Task to carry out — What is the number of lines in the data below that contain "wrist"? Reply with the number only.

■ ■ ■ ■ ■ ■ ■

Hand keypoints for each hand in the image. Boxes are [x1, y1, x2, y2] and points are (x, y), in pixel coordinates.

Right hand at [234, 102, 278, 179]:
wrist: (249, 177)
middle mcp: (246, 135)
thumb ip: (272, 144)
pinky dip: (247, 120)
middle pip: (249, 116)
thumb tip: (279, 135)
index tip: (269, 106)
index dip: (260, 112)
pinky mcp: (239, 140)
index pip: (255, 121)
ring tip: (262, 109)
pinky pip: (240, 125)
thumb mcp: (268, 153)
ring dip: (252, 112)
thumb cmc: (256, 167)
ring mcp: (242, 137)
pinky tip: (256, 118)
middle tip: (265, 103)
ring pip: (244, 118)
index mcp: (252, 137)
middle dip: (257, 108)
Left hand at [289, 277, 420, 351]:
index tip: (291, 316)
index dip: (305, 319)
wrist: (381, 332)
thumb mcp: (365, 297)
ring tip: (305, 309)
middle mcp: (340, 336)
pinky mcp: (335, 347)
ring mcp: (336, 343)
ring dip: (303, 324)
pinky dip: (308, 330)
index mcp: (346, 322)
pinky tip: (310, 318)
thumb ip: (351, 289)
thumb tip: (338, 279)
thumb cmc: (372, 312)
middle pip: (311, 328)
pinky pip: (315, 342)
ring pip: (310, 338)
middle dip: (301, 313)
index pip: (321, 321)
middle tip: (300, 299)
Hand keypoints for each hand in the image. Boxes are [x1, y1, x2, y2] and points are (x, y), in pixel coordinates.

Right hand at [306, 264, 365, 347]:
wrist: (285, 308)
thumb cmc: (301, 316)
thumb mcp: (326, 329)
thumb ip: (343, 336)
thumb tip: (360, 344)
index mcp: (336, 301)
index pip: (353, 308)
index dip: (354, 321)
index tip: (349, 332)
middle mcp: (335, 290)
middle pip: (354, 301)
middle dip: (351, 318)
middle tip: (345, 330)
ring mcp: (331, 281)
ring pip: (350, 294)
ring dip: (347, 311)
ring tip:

■ ■ ■ ■ ■ ■ ■

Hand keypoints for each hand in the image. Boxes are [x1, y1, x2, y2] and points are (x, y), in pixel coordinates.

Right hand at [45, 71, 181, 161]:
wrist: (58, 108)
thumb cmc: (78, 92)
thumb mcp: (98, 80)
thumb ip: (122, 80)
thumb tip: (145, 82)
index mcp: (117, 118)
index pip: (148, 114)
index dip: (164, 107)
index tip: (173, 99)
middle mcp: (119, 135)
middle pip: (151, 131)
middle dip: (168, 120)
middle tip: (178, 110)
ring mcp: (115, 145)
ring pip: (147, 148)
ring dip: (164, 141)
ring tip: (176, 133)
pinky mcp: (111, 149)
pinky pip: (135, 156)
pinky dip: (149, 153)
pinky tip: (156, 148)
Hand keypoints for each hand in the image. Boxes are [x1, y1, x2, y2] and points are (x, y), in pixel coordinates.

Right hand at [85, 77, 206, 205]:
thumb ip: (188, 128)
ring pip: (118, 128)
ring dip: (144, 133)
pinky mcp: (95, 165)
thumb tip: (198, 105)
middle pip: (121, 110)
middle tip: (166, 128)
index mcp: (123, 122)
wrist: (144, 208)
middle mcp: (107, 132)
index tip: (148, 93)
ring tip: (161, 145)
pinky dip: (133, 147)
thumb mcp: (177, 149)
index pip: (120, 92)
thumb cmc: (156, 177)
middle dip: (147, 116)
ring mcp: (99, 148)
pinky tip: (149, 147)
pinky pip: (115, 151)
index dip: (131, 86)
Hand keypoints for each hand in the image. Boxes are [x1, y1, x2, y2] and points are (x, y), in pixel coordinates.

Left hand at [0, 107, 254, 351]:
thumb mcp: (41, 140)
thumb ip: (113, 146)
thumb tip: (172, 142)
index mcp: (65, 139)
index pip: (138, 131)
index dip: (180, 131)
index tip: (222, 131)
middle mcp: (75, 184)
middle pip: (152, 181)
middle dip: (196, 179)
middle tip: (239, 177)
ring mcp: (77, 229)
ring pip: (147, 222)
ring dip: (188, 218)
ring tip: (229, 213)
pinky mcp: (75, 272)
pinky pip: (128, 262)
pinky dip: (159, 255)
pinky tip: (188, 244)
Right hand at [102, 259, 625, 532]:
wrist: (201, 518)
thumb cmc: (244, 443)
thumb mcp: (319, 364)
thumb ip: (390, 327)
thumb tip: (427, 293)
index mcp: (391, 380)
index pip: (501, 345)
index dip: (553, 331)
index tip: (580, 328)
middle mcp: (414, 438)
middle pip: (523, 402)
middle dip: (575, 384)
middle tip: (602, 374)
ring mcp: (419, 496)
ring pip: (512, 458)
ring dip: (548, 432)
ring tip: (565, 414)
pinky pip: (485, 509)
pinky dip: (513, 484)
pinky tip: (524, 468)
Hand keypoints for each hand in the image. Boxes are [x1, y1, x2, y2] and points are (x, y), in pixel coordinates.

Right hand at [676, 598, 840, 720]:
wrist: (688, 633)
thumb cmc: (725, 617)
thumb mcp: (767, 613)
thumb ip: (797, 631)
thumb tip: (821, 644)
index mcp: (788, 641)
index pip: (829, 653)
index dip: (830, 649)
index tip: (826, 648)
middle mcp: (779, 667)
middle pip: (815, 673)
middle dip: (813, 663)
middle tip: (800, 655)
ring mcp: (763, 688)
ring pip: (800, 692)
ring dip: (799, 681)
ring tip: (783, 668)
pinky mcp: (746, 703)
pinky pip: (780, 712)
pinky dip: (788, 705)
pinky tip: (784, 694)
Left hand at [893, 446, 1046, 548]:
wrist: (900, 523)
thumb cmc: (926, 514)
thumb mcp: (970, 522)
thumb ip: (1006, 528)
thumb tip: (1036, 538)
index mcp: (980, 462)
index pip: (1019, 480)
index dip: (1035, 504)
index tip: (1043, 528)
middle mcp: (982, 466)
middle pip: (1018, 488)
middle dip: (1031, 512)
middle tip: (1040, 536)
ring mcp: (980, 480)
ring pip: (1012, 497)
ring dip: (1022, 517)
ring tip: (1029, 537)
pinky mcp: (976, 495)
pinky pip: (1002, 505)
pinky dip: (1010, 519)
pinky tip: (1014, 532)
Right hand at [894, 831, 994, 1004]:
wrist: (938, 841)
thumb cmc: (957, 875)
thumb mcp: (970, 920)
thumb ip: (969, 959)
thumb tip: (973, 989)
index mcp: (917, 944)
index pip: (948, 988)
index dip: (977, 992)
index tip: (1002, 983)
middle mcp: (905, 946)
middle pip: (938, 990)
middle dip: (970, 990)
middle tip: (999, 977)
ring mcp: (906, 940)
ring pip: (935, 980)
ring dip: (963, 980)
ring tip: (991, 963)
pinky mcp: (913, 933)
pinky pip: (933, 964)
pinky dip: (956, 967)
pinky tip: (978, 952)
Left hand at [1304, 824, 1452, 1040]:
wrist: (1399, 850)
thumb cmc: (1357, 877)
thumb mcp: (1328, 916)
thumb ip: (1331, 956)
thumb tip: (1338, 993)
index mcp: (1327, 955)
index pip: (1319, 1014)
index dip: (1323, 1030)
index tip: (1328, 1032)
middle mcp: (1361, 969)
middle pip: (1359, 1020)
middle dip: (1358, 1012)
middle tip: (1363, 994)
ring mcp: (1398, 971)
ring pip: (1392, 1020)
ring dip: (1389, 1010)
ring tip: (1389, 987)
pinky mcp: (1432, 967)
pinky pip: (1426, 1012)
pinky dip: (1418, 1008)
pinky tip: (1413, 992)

■ ■ ■ ■ ■ ■ ■

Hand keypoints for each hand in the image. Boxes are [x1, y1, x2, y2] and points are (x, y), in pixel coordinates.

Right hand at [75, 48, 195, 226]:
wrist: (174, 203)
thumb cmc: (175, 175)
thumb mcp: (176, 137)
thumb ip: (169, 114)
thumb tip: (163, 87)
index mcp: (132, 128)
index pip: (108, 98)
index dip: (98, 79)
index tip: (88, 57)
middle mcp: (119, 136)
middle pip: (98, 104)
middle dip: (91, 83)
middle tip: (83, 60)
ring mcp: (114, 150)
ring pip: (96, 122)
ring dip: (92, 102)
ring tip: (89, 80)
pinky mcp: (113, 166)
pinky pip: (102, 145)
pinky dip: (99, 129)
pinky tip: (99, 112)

■ ■ ■ ■ ■ ■ ■

Output below — 11